En “La poesía de los jóvenes de México” recorrió letras prehispánicas, situando de forma general a quienes fundaron la lírica colonial hasta avanzar a los días de Juan Ruiz de Alarcón o Sor Juana Inés de la Cruz. Asimismo, Villaurrutia aprovecha contextos para hacer que aparezcan a cuentas quienes son los nuevos, poetas herederos de aquella tradición.

No repara en sus descripciones, al contrario, en el estilo se aprecia dicho punto al cual tendrá que llegar. Avanza tibiamente al siglo XVIII para culpar a poetas iniciales románticos por copiar de Europa lugares comunes y lenguaje sin profundidad. Por otro lado, propone revalorar a Manuel Gutiérrez Nájera, Salvador Díaz Mirón, Luis G. Urbina y Manuel José Othón.

Fiel a su estilo no olvida al Modernismo y Enrique González Martínez –fiel exponente– sólo para observar el inicio del siglo XX, desde Alfonso Reyes a Ramón López Velarde. Su recuento es casi perfecto, salvo por lo “encimado” que luce no deja de sustentarse en los hechos, pero ¿qué es una proclama sin corazón?

En la última parte de la conferencia bautiza a los jóvenes como el “grupo sin grupo”, inscribiendo quiénes tienen por derecho propio refundar la tradición poética mexicana.
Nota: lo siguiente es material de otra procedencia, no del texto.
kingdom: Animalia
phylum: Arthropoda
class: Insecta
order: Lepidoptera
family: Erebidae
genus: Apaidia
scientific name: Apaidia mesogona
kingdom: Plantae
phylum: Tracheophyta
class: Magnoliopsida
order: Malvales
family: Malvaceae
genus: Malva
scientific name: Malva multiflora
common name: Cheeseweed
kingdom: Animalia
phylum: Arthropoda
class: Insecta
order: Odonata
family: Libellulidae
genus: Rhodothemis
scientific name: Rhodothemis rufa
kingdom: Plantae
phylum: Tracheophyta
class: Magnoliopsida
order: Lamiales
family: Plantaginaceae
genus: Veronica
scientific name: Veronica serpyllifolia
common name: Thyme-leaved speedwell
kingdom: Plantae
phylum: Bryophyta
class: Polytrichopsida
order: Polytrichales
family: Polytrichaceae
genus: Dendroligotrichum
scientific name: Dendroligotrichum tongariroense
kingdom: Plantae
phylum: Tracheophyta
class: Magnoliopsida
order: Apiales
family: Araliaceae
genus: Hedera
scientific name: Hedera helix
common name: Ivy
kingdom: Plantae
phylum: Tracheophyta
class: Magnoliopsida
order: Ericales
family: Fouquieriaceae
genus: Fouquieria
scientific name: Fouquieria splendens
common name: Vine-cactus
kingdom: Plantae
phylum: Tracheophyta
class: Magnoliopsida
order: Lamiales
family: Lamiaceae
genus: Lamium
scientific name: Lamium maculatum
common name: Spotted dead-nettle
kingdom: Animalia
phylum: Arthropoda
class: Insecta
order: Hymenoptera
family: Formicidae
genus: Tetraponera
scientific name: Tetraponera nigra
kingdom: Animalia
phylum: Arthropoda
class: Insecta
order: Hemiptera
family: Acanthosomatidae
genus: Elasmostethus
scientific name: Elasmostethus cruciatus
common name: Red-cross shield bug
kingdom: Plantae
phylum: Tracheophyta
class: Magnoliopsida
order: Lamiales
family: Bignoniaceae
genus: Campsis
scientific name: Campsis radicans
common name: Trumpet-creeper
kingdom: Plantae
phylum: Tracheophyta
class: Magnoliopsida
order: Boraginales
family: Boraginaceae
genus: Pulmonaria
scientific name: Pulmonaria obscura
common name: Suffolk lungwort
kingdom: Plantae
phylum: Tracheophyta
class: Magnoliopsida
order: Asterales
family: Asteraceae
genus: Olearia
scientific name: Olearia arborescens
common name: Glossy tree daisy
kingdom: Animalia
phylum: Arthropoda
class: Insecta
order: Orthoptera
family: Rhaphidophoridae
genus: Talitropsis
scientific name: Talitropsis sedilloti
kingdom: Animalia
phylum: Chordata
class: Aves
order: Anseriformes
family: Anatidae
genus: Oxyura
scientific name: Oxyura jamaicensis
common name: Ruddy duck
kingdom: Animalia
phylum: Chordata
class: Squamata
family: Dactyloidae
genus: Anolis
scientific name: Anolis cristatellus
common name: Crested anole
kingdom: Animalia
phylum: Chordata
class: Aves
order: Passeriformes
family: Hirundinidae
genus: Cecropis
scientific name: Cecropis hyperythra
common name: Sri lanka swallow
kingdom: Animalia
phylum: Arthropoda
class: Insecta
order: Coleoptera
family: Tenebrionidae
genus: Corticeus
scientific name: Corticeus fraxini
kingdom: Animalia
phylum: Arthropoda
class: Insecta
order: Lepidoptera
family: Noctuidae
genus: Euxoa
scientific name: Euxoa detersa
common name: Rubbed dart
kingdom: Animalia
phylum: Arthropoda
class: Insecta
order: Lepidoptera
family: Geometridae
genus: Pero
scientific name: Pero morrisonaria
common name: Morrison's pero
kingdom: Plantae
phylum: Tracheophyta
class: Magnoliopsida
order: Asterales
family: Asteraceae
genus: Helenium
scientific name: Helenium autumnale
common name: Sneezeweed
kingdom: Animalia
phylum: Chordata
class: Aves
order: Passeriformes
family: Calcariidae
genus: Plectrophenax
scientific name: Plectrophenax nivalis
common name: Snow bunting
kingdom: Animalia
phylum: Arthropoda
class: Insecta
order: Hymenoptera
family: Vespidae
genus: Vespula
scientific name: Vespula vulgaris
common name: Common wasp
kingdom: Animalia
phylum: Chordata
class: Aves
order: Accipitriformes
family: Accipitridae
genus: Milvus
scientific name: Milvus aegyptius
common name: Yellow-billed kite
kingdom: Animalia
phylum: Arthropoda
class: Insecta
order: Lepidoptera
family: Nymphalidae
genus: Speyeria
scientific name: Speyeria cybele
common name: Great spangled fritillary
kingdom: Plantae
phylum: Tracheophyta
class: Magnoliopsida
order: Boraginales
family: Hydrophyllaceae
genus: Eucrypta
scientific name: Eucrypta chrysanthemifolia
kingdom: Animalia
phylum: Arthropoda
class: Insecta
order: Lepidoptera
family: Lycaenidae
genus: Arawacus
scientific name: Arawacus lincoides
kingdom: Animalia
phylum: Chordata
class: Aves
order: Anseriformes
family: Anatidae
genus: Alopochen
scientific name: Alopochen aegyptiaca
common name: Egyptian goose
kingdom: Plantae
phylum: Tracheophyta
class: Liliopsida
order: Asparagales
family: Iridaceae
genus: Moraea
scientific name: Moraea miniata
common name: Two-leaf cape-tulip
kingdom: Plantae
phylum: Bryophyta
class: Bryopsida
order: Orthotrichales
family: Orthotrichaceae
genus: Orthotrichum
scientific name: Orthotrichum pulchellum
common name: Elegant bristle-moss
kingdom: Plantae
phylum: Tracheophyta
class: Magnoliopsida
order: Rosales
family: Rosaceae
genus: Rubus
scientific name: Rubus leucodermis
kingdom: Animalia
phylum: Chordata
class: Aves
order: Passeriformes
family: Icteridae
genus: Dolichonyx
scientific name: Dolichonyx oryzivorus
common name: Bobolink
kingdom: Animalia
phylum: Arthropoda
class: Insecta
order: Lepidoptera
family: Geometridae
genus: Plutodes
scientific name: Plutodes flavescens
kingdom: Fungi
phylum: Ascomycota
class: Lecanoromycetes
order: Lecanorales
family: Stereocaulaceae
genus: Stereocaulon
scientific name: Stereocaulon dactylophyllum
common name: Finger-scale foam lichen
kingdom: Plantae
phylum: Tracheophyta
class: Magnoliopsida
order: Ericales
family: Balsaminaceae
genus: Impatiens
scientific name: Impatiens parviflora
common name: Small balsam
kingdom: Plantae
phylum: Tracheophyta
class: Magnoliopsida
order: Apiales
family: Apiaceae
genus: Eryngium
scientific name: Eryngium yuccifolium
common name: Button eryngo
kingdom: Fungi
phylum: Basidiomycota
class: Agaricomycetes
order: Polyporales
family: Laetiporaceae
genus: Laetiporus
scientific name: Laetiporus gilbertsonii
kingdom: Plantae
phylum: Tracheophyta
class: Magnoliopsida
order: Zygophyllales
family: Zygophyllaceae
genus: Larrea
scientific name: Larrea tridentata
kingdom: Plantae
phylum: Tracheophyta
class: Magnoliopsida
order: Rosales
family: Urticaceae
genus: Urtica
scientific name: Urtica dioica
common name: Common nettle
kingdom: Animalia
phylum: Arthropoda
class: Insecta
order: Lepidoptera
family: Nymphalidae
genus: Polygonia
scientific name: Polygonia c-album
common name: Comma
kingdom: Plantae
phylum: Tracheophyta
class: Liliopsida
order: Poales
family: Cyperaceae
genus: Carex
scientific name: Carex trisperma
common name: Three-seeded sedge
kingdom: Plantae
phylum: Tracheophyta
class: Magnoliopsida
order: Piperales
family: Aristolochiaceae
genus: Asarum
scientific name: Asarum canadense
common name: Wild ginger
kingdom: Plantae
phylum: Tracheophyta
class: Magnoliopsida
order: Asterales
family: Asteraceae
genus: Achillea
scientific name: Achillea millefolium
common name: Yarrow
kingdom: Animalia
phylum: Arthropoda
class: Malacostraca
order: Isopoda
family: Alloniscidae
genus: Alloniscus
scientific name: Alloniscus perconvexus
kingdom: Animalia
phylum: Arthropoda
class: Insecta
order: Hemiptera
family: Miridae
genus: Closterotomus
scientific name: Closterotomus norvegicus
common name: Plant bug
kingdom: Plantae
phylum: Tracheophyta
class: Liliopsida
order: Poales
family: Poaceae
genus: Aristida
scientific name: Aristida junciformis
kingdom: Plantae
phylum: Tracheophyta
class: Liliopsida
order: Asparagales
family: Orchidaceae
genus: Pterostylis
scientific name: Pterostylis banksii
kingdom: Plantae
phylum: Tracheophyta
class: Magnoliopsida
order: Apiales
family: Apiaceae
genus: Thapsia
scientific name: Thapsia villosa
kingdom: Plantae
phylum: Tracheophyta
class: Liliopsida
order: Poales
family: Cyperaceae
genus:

No es fortuito que en sus líneas Villaurrutia transitara por todos los estadios posibles para acentuar a los suyos –él mismo– continuadores; ahí radica su legitimación personal.

Evita confrontarse con representantes de la “vieja guardia” y aclara que es tiempo de ellos, los jóvenes: Jaime Torres Bodet, Carlos Pellicer, Bernardo Ortiz de Montellano, Salvador Novo, Enrique González Rojo, José Gorostiza e Ignacio Barajas Lozano.

Hay que reformular el pasado y adecuarlo al presente, pedido de actualidad que también será su bandera; en cierto modo, la historia se ha encargado de darle la razón porque los Contemporáneos fueron vínculo para generaciones prolíficas que difícilmente veremos en lo inmediato.